Word for word, repeat the records, leaving every picture behind.

Input for this task below:

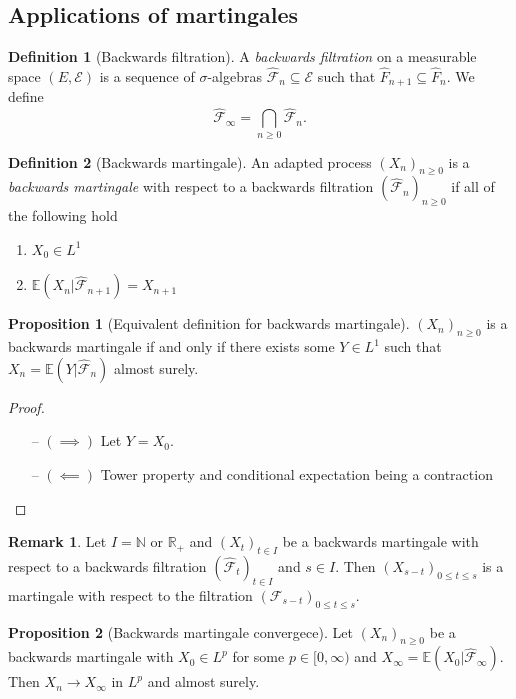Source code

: \documentclass[parskip=full]{article}
\theoremstyle{definition}
\newtheorem*{definition}{Definition}
\newtheorem{proposition}{Proposition}[section]
\newtheorem*{remark}{Remark}
\newcommand{\R}{\mathbb{R}}
\newcommand{\N}{\mathbb{N}}
\newcommand{\1}{\mathbbm{1}}
\newcommand{\E}{\mathbb{E}}
\begin{document}
\subsection{Applications of martingales}
\begin{definition}[Backwards filtration]
  A \emph{backwards filtration} on a measurable space $(E, \mathcal{E})$ is a sequence of $\sigma$-algebras $\hat{\mathcal{F}}_n \subseteq \mathcal{E}$ such that $\hat{F}_{n + 1} \subseteq \hat{F}_n$. We define
  \[
    \hat{\mathcal{F}}_\infty = \bigcap_{n \geq 0} \hat{\mathcal{F}}_n.
  \]
\end{definition}

\begin{definition}[Backwards martingale]
  An adapted process $(X_n)_{n \geq 0}$ is a \emph{backwards martingale} with respect to a backwards filtration $(\hat{\mathcal{F}}_n)_{n \geq 0}$ if all of the following hold
  \begin{enumerate}
    \item $X_0 \in L^1$
    \item $\E(X_n | \hat{\mathcal{F}}_{n + 1}) = X_{n + 1}$
  \end{enumerate}
\end{definition}

\begin{proposition}[Equivalent definition for backwards martingale]
  $(X_n)_{n \geq 0}$ is a backwards martingale if and only if there exists some $Y \in L^1$ such that $X_n = \E(Y | \hat{\mathcal{F}}_n)$ almost surely.
\end{proposition}

\begin{proof}
  \begin{itemize}
    \item [--] $(\implies)$ Let $Y = X_0$.
    \item [--] $(\impliedby)$ Tower property and conditional expectation being a contraction
  \end{itemize}
\end{proof}

\begin{remark}
  Let $I=\N$ or $\R_+$ and $(X_t)_{t \in I}$ be a backwards martingale with respect to a backwards filtration $(\hat{\mathcal{F}}_t)_{t \in I}$ and $s \in I$. Then $(X_{s - t})_{0 \leq t \leq s}$ is a martingale with respect to the filtration $(\mathcal{F}_{s - t})_{0 \leq t \leq s}$. 
\end{remark}

\begin{proposition}[Backwards martingale convergece] \label{Backwards martingale convergence}
  Let $(X_n)_{n \geq 0}$ be a backwards martingale with $X_0 \in L^p$ for some $p \in [0, \infty)$ and $X_\infty = \E(X_0 | \hat{\mathcal{F}}_\infty)$. Then $X_n \to X_\infty$ in $L^p$ and almost surely.
\end{proposition}
\end{document}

End of Input for this task.

Solved exercise =>
Source code

: \documentclass[parskip=full]{article}
\theoremstyle{definition}
\newtheorem*{definition}{Definition}
\newtheorem{proposition}{Proposition}[section]
\newtheorem*{remark}{Remark}
\newcommand{\R}{\mathbb{R}}
\newcommand{\N}{\mathbb{N}}
\newcommand{\1}{\mathbbm{1}}
\newcommand{\E}{\mathbb{E}}
\begin{document}
\subsection{Applications of martingales}
\begin{definition}[Backwards filtration]
  A \emph{backwards filtration} on a measurable space $(E, \mathcal{E})$ is a sequence of $\sigma$-algebras $\hat{\mathcal{F}}_n \subseteq \mathcal{E}$ such that $\hat{F}_{n + 1} \subseteq \hat{F}_n$. We define
  \[
    \hat{\mathcal{F}}_\infty = \bigcap_{n \geq 0} \hat{\mathcal{F}}_n.
  \]
\end{definition}

\begin{definition}[Backwards martingale]
  An adapted process $(X_n)_{n \geq 0}$ is a \emph{backwards martingale} with respect to a backwards filtration $(\hat{\mathcal{F}}_n)_{n \geq 0}$ if all of the following hold
  \begin{enumerate}
    \item $X_0 \in L^1$
    \item $\E(X_n | \hat{\mathcal{F}}_{n + 1}) = X_{n + 1}$
  \end{enumerate}
\end{definition}

\begin{proposition}[Equivalent definition for backwards martingale]
  $(X_n)_{n \geq 0}$ is a backwards martingale if and only if there exists some $Y \in L^1$ such that $X_n = \E(Y | \hat{\mathcal{F}}_n)$ almost surely.
\end{proposition}

\begin{proof}
  \begin{itemize}
    \item [--] $(\implies)$ Let $Y = X_0$.
    \item [--] $(\impliedby)$ Tower property and conditional expectation being a contraction
  \end{itemize}
\end{proof}

\begin{remark}
  Let $I=\N$ or $\R_+$ and $(X_t)_{t \in I}$ be a backwards martingale with respect to a backwards filtration $(\hat{\mathcal{F}}_t)_{t \in I}$ and $s \in I$. Then $(X_{s - t})_{0 \leq t \leq s}$ is a martingale with respect to the filtration $(\mathcal{F}_{s - t})_{0 \leq t \leq s}$. 
\end{remark}

\begin{proposition}[Backwards martingale convergece] \label{Backwards martingale convergence}
  Let $(X_n)_{n \geq 0}$ be a backwards martingale with $X_0 \in L^p$ for some $p \in [0, \infty)$ and $X_\infty = \E(X_0 | \hat{\mathcal{F}}_\infty)$. Then $X_n \to X_\infty$ in $L^p$ and almost surely.
\end{proposition}
\end{document}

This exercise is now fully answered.